Watchmaking in France

Pierre Lannier: an atypical success

April 2024

Pierre Lannier: an atypical success

Few outside France will have heard of Pierre Lannier. The brand, which is based in Alsace, is nevertheless a leading player on its home market in the under €500 price segment and in 2023 sold over 300,000 watches. How has this family firm, launched at the height of the quartz crisis with no background in watchmaking, navigated almost five decades and market fluctuations to get where it is today?


he year is 1977 and the quartz crisis that began in the early years of the decade has yet to loosen its grip on the world watch industry. In Alsace, in north-east France, Jean-Paul Burgun is at the head of an office supplies company while his wife Béatrice, after a break to bring up the couple’s children, is ready to resume her career.

The pair set off around Europe in search of ideas for a new business venture. A stopover in Germany introduced them to Piratron digital watches. Enthused by what they had seen, the couple began importing and distributing Piratron in France but for Jean-Paul Burgun, this wasn’t enough. This design enthusiast and entrepreneur wanted his own brand.

That brand would be Pierre Lannier, established in 1977 in the couple’s dining room. The watches it sold were made in France, in the Haut-Doubs region, from French components and quartz movements by France Ebauches.
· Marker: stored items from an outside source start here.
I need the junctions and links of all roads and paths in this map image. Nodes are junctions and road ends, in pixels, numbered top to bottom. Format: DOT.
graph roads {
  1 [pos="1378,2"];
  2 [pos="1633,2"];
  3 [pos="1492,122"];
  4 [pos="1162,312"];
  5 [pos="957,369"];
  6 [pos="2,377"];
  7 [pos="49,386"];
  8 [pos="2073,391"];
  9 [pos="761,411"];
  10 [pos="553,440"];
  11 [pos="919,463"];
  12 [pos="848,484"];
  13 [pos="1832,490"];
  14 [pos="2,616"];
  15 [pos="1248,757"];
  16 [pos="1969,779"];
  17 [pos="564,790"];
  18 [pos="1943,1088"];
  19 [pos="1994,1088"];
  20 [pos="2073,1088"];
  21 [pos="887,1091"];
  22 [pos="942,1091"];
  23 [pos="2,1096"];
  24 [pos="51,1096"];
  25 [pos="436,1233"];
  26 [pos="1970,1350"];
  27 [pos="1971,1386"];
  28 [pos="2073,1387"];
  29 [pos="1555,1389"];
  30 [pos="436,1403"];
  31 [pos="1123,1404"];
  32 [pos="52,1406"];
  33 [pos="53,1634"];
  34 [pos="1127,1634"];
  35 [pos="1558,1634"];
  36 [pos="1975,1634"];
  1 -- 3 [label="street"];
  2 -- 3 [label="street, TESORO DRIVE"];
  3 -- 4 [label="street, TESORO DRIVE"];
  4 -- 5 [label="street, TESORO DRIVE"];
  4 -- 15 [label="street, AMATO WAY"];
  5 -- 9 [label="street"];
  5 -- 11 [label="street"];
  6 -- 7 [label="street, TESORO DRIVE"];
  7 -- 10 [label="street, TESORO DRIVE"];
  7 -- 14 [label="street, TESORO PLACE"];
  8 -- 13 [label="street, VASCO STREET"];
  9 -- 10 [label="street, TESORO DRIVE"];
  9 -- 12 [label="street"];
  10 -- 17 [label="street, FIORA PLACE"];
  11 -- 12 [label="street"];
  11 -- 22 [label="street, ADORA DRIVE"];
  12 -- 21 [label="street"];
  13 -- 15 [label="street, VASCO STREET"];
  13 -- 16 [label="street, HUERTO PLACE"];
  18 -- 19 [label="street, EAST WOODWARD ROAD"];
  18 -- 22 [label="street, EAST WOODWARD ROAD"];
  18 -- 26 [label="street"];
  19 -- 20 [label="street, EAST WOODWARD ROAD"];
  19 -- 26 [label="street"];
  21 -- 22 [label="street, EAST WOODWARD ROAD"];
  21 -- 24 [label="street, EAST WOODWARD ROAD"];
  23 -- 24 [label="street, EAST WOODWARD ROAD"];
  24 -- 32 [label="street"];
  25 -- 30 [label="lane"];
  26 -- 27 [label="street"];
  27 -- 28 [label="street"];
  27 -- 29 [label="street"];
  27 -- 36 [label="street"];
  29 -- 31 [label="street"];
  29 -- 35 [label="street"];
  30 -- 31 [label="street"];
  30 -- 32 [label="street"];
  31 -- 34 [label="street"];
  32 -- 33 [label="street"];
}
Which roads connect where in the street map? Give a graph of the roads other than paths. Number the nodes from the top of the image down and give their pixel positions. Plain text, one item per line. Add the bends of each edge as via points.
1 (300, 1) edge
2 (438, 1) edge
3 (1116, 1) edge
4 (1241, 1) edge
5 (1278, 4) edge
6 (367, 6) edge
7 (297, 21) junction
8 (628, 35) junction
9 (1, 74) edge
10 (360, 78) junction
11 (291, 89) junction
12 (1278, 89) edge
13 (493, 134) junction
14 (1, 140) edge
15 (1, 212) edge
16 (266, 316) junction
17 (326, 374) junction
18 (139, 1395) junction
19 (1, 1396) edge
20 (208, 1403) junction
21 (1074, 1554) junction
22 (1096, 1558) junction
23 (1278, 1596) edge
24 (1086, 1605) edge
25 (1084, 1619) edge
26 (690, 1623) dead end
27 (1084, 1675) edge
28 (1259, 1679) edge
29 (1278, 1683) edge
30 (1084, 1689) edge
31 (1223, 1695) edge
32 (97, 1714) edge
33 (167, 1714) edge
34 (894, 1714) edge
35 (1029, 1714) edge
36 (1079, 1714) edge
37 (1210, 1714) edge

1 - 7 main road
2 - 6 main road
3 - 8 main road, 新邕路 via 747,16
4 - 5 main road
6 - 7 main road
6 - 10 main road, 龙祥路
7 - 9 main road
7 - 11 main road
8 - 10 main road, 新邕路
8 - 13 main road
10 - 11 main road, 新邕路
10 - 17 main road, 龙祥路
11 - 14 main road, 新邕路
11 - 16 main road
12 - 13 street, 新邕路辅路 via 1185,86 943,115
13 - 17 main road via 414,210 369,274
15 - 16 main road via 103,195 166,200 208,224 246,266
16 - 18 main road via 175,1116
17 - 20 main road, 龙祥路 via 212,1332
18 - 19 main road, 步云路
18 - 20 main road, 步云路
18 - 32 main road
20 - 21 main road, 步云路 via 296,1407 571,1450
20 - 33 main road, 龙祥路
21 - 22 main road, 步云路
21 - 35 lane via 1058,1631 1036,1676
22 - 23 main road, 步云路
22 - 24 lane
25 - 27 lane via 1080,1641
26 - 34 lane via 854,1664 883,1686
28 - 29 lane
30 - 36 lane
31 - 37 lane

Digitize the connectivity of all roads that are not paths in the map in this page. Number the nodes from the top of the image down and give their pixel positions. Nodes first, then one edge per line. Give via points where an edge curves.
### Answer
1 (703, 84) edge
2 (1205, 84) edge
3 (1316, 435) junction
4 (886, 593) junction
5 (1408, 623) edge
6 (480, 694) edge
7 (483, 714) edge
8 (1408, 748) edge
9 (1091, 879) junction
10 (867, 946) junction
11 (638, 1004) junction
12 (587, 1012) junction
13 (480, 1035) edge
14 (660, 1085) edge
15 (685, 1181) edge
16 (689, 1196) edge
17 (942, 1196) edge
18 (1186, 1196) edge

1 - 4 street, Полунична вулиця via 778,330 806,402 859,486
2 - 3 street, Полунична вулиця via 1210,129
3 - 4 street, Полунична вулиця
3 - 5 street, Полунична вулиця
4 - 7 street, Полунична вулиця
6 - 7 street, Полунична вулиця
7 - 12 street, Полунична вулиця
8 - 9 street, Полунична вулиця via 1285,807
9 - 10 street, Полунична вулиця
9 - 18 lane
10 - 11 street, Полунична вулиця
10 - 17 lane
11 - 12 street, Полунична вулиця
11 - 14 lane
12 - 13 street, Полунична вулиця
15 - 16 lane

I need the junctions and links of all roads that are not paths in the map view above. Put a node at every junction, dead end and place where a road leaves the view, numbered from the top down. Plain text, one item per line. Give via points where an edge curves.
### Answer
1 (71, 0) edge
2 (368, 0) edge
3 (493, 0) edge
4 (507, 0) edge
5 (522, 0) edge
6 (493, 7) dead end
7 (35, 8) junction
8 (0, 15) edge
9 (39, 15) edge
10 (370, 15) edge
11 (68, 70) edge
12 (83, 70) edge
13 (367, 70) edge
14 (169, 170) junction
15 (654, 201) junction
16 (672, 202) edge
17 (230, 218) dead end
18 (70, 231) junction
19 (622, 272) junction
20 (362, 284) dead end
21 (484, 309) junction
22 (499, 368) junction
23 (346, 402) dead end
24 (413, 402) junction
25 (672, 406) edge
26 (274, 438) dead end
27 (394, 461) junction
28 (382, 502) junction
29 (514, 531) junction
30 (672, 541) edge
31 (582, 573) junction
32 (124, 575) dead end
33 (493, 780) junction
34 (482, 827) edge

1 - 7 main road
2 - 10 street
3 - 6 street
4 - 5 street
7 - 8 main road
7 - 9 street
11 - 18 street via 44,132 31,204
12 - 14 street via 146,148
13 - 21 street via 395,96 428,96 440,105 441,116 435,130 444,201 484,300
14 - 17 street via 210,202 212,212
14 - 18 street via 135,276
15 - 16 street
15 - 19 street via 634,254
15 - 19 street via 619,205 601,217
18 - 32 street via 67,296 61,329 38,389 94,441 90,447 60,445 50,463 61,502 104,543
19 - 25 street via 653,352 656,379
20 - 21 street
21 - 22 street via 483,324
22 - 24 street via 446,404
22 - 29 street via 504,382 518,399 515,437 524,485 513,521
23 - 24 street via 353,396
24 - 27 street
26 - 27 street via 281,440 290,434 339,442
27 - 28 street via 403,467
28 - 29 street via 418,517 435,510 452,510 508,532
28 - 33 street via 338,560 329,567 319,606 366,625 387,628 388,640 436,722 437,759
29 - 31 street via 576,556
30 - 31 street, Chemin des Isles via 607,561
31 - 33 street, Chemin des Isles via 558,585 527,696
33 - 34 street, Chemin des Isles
The company expanded its activity to include assembly (in a workshop which the Burguns built in their garden!) before relocating in 1985 to Ernolsheim-lès-Saverne, a 40-minute drive from Strasbourg, where it is still based.

But the market evolved. Price wars raged. French-made components became harder to source in a sector dominated by Asian suppliers. For the brand to maintain its lowest price at €80, in 2001 it relocated assembly to a facility in Madagascar.

At the head of the business since 2015, Pierre Burgun, the couple’s son, recalls how “we were under pressure and had to adapt. We offshored part of production and significantly increased the proportion of Asian components. At that point, the share of French-made watches fell to less than 20 per cent.” Despite this, Pierre Lannier remained one of the top ten watch brands in France.

Pierre Burgun, CEO, Pierre Lannier
Pierre Burgun, CEO, Pierre Lannier

This agility would serve the family firm well. As global market trends were reversed and interest in mechanical watches took off in the early 2000s, in 2010 the Burguns took the decision to relaunch production in France. “We gradually brought assembly operations back to France and increased our lowest retail price, at around €140,” says Pierre Burgun. “We were taking a risk but customers stayed loyal to the brand. So did our distributors and retailers. In 2022 65% of our watches were assembled in France and that percentage is increasing, reaching 75% in 2023.”

Automatic movements, sourced mainly from Miyota and Seagull, became a key component of the brand’s growth strategy as of 2018. As the brand expanded so did the share of automatic watches, reaching 40% of sales in volume and more than 50% in value in 2023.

The shuttering of business during the Covid pandemic offered time out for reflection. “French manufacturing and automatic movements were clearly a winning combination,” Pierre Burgun continues. “This sowed the seeds for a Pierre Lannier automatic watch with the maximum amount of French-made components. We went to Pequignet for the movement, La Pratique in Morteau for the hands and Sibra in Lyon for the straps. And that’s how the 1977 came about.”

The 1977 limited edition signals the brand's return to mechanical watches which are made in France.
The 1977 limited edition signals the brand’s return to mechanical watches which are made in France.

All the components but one (the dial, from CadraTec in Switzerland) were made in France. Despite retailing at €1,977, well above the brand’s usual price range, this 500-piece limited edition was a success and set a clear direction for Pierre Lannier going forward.

Pierre Lannier: an atypical success

“Our objective,” says Pierre Burgun, “is to develop a 1977 collection on this basis for launch in 2024 and double revenue within the next five years.” The movement for this new collection will be by France Ebauches (which was taken over in 2017 by Soprod, part of the Spanish Festina group). The 1977 will carry the Origine France Garantie mark, indicating that more than 51% of components are made in France. It should also support the brand in another aspect of its development strategy, which is to grow export sales.

From 25% of its revenue in 2019, exports fell to 10% in the wake of the Covid pandemic – creating an opening for growth on international markets. Pierre Lannier achieved 20% overseas sales in 2023 with an ambitious plan to bring this figure up to 50% over five years.

At a time when more and more brands are moving into higher price segments, Pierre Lannier has made strong and steady progress in the highly competitive market for affordable watches. In 2023 it sold over 300,000 watches and generated over €15 million in revenue.

Pierre Lannier: an atypical success

The secret of its success? “Our capacity to adapt is a major strength,” Pierre Burgun answers. “We’ve always listened to what our customers and our partners want and have forged excellent relations. They are our greatest asset. The challenge now is export.” Pierre Lannier isn’t the only brand on a mission to propose genuinely French-made watches. The agility and humility of this family firm should stand it in good stead.